L’expansion de l’IoT, amorcée dans les années 2010, s’est largement appuyée sur le trio « fonctionnalité – simplicité – prix », au détriment le plus souvent de la cybersécurité. En 2024, plus de 60 % des objets connectés dans le monde seraient exposés à des vulnérabilités critiques. Cette situation s’explique aussi par la dépendance européenne à des fabricants étrangers et des logiciels embarqués difficiles à contrôler. Les cyberattaques massives exploitées via des zombifications d’objets (voir le botnet Mirai en 2016) illustrent l’ampleur du défi.
La révolution de l’IA dans ce secteur est ambivalente : elle apporte une capacité inédite à surveiller, à classer et à anticiper les risques, mais elle expose également à de nouvelles menaces (biais et défaillances algorithmiques, attaques sur les modèles d’IA eux-mêmes). À l’heure où chaque foyer européen possède en moyenne plus de dix équipements connectés, la sécurité par l’IA ne peut suffire qu’en s’accompagnant de pratiques rigoureuses et de contrôles réglementaires. Les guides d’hygiène numérique restent peu lus, et près de 60 % des utilisateurs, selon l’ANSSI, ne changent jamais le mot de passe par défaut de leurs appareils.
Les exigences de la directive RED, applicables à partir du 1er août 2025, sont claires : authentification renforcée, chiffrement systématique des communications, mécanismes de mise à jour sécurisés, démonstration de la résilience face aux attaques de réseau. Les infrastructures DevOps intègrent déjà l’automatisation du déploiement de correctifs de sécurité, mais la synchronisation entre updates cloud et objets « à la périphérie » (edge/offline) demeure complexe. Dans les secteurs les plus critiques (santé, défense, transport), la sécurité s’adosse désormais à des paradigmes de « zero trust », de blockchain pour la traçabilité, et de cryptographie prospective adaptée aux menaces futures.

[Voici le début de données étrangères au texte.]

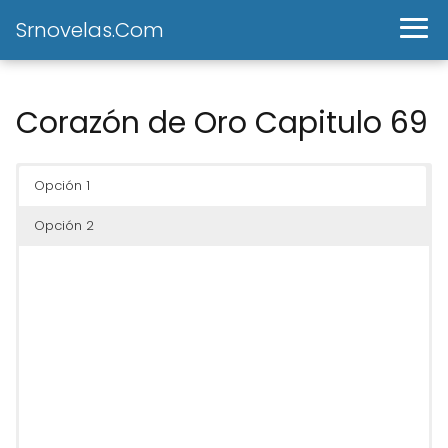
Srnovelas.Com
Corazón de Oro Capitulo 69
Opción 1
Opción 2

L’automatisation par l’IA se heurte toutefois à certaines limites sur le terrain. Les algorithmes de machine learning, s’ils détectent bien des anomalies de flux, peinent à interpréter des situations humaines complexes ou ambiguës. Dans le secteur public, les projets judiciaires comme Judilibre exploitent l’open data décisionnelle pour entraîner des IA, mais les usages restent à ce stade cantonnés à l’aide documentaire, la décision restant hors du champ automatisé.

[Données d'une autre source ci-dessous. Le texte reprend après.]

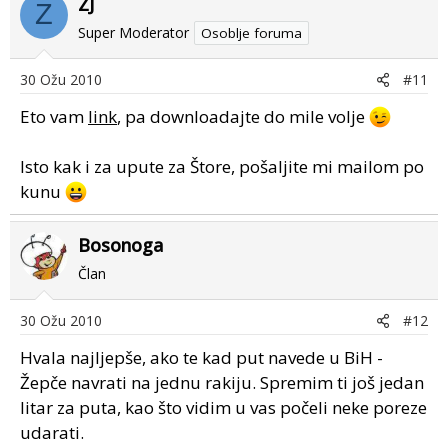
ZJ
Z
Super Moderator
Osoblje foruma
30 Ožu 2010
#11
Eto vam
link
, pa downloadajte do mile volje
Isto kak i za upute za Štore, pošaljite mi mailom po
kunu
Bosonoga
Član
30 Ožu 2010
#12
Hvala najljepše, ako te kad put navede u BiH -
Žepče navrati na jednu rakiju. Spremim ti još jedan
litar za puta, kao što vidim u vas počeli neke poreze
udarati.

Ces évolutions réglementaires et technologiques font émerger un marché nouveau, où la sécurité devient centrale, du code source à la chaîne de distribution, jusqu’à l’utilisateur final. La transformation est déjà palpable : la cybersécurité n’est plus une « option » mais la condition sine qua non de l’accès au marché européen. L’implication active des utilisateurs sera tout aussi décisive : chaque maillon faible a désormais un effet systémique.
À retenir
Alors que le nombre d’objets connectés approchera les 30 milliards d’ici 2030, la surface d’attaque grandit au même rythme. Innovations technologiques, automatisation, IA, blockchain offrent de nouveaux moyens de défense, à condition d’être intégrées dans une chaîne de sécurité cohérente et maîtrisée, de la conception à l’usage. La souveraineté numérique européenne se jouera dans cette capacité à orchestrer sécurité, innovation, conformité – et responsabilisation de chaque acteur, jusqu’au citoyen.